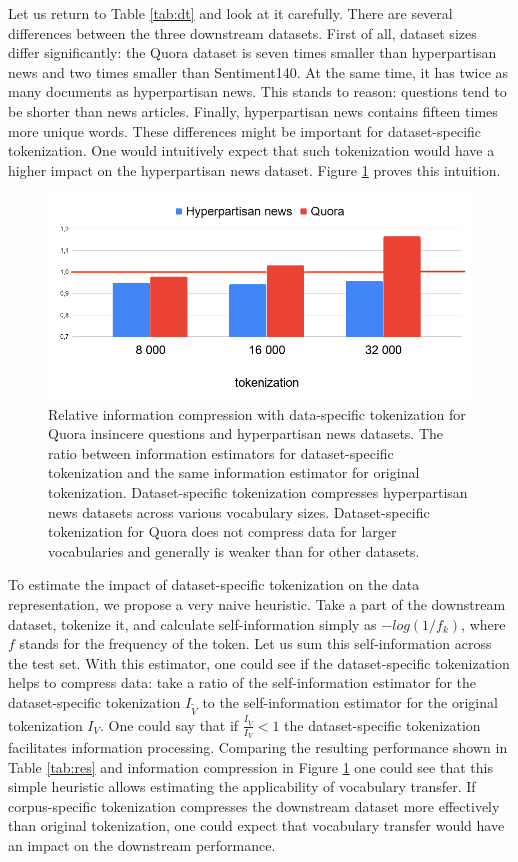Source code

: \documentclass[review]{elsarticle}
\begin{document}
 Let us return to Table \ref{tab:dt} and look at it carefully. There are several differences between the three downstream datasets. First of all, dataset sizes differ significantly: the Quora dataset is seven times smaller than hyperpartisan news and two times smaller than Sentiment140. At the same time, it has twice as many documents as hyperpartisan news. This stands to reason: questions tend to be shorter than news articles. Finally, hyperpartisan news contains fifteen times more unique words. These differences might be important for dataset-specific tokenization. One would intuitively expect that such tokenization would have a higher impact on the hyperpartisan news dataset. Figure \ref{fig:comp} proves this intuition.
 
 \begin{figure}[h]
 \centering
     \includegraphics[scale=0.36]{chart2.png}
  \caption{Relative information compression with data-specific tokenization for Quora insincere questions and hyperpartisan news datasets. The ratio between information estimators for dataset-specific tokenization and the same information estimator for original tokenization. Dataset-specific tokenization compresses hyperpartisan news datasets across various vocabulary sizes. Dataset-specific tokenization for Quora does not compress data for larger vocabularies and generally is weaker than for other datasets.}
  \label{fig:comp}
\end{figure}

To estimate the impact of dataset-specific tokenization on the data representation, we propose a very naive heuristic. Take a part of the downstream dataset, tokenize it, and calculate self-information simply as $-log(1/f_k)$, where $f$ stands for the frequency of the token. Let us sum this self-information across the test set. With this estimator, one could see if the dataset-specific tokenization helps to compress data: take a ratio of the self-information estimator for the dataset-specific tokenization $I_{\widetilde{V}}$ to the self-information estimator for the original tokenization $I_{V}$. One could say that if $\frac{I_{\widetilde{V}}}{I_{V}} < 1$ the dataset-specific tokenization facilitates information processing. Comparing the resulting performance shown in Table \ref{tab:res} and information compression in Figure \ref{fig:comp} one could see that this simple heuristic allows estimating the applicability of vocabulary transfer. If corpus-specific tokenization compresses the downstream dataset more effectively than original tokenization, one could expect that vocabulary transfer would have an impact on the downstream performance. 
\end{document}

·····

▶ **Job item**: Nothing but the records, restated word for word and stripped of images, belongs in the answer.

▶ **Response area**:
Source code

: \documentclass[review]{elsarticle}
\begin{document}
 Let us return to Table \ref{tab:dt} and look at it carefully. There are several differences between the three downstream datasets. First of all, dataset sizes differ significantly: the Quora dataset is seven times smaller than hyperpartisan news and two times smaller than Sentiment140. At the same time, it has twice as many documents as hyperpartisan news. This stands to reason: questions tend to be shorter than news articles. Finally, hyperpartisan news contains fifteen times more unique words. These differences might be important for dataset-specific tokenization. One would intuitively expect that such tokenization would have a higher impact on the hyperpartisan news dataset. Figure \ref{fig:comp} proves this intuition.
 
 \begin{figure}[h]
 \centering
     \includegraphics[scale=0.36]{chart2.png}
  \caption{Relative information compression with data-specific tokenization for Quora insincere questions and hyperpartisan news datasets. The ratio between information estimators for dataset-specific tokenization and the same information estimator for original tokenization. Dataset-specific tokenization compresses hyperpartisan news datasets across various vocabulary sizes. Dataset-specific tokenization for Quora does not compress data for larger vocabularies and generally is weaker than for other datasets.}
  \label{fig:comp}
\end{figure}

To estimate the impact of dataset-specific tokenization on the data representation, we propose a very naive heuristic. Take a part of the downstream dataset, tokenize it, and calculate self-information simply as $-log(1/f_k)$, where $f$ stands for the frequency of the token. Let us sum this self-information across the test set. With this estimator, one could see if the dataset-specific tokenization helps to compress data: take a ratio of the self-information estimator for the dataset-specific tokenization $I_{\widetilde{V}}$ to the self-information estimator for the original tokenization $I_{V}$. One could say that if $\frac{I_{\widetilde{V}}}{I_{V}} < 1$ the dataset-specific tokenization facilitates information processing. Comparing the resulting performance shown in Table \ref{tab:res} and information compression in Figure \ref{fig:comp} one could see that this simple heuristic allows estimating the applicability of vocabulary transfer. If corpus-specific tokenization compresses the downstream dataset more effectively than original tokenization, one could expect that vocabulary transfer would have an impact on the downstream performance. 
\end{document}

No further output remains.